Star Wars has had some excruciatingly terrible lines of dialogue over the years, but nothing George Lucas ever cooked up can compare to The Rise of Skywalker‘s “somehow Palpatine returned”. Bringing back Palpatine was a huge misstep, ruining the end of Return of the Jedi, retroactively pouring cold water on the whole sequel trilogy, and the “somehow” the laziest kind of ‘we’ll figure it out later’ style writing.
Four years on and the franchise is still bruised, with the most recent season of The Mandalorian attempting to lay at least some groundwork to fill in the details.
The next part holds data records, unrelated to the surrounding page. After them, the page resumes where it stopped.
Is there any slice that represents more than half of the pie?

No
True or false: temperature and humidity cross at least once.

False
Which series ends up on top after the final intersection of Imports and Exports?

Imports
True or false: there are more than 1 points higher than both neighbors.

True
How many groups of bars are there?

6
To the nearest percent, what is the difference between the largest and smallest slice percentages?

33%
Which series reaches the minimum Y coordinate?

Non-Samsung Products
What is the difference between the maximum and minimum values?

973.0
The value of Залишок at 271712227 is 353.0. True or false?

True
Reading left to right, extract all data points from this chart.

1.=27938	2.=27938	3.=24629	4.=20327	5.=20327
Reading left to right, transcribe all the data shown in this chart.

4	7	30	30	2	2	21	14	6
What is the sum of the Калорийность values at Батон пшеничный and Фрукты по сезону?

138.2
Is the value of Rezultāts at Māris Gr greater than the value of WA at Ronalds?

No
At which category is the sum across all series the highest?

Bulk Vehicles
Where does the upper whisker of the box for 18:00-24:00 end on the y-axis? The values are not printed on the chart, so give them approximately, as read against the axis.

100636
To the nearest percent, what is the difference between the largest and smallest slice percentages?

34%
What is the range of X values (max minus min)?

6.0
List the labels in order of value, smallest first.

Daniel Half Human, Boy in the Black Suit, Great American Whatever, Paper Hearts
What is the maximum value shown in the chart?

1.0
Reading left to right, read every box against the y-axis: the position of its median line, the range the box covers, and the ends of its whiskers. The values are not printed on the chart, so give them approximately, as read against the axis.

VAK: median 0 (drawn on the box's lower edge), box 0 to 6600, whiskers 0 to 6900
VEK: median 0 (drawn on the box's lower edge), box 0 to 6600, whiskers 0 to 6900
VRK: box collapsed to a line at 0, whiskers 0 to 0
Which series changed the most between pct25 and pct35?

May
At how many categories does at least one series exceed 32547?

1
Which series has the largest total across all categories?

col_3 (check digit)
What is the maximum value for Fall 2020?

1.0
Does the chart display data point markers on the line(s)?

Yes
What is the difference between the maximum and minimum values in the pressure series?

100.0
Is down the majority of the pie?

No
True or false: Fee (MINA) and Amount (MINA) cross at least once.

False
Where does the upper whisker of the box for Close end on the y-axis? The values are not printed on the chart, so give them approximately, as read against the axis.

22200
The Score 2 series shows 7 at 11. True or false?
But this doesn’t answer why Lucasfilm ever thought it was a good idea, but one fan has an interesting theory.
They identify Palpatine’s return as originating with “Uber”, an idea from George Lucas’ unused sequel trilogy pitch about a secret evil mastermind controlling events. J.J. Abrams considered this, with many of the ideas ending up forming the basis of Supreme Leader Snoke. Then the old story of miscommunication, production problems, and creative differences reared their head, all compounded by the tragic death of Carrie Fisher.
Needing a bad guy for The Rise of Skywalker and having little time to develop a new character, Abrams just decided to throw Palpatine into the mix and hope for the best. This all feels depressingly plausible and explains why his return feels so out of the blue.
We’ve always felt that as The Last Jedi ended with Kylo Ren seizing control of the First Order, the next film should have seen him as the big bad rather than another hooded Sith. We could still have gotten the same redemption arc, perhaps with Ren turning against General Hux and siding with Rey. But, for now, that’s just fan fiction and we’re stuck with the crappy ending of The Rise of Skywalker.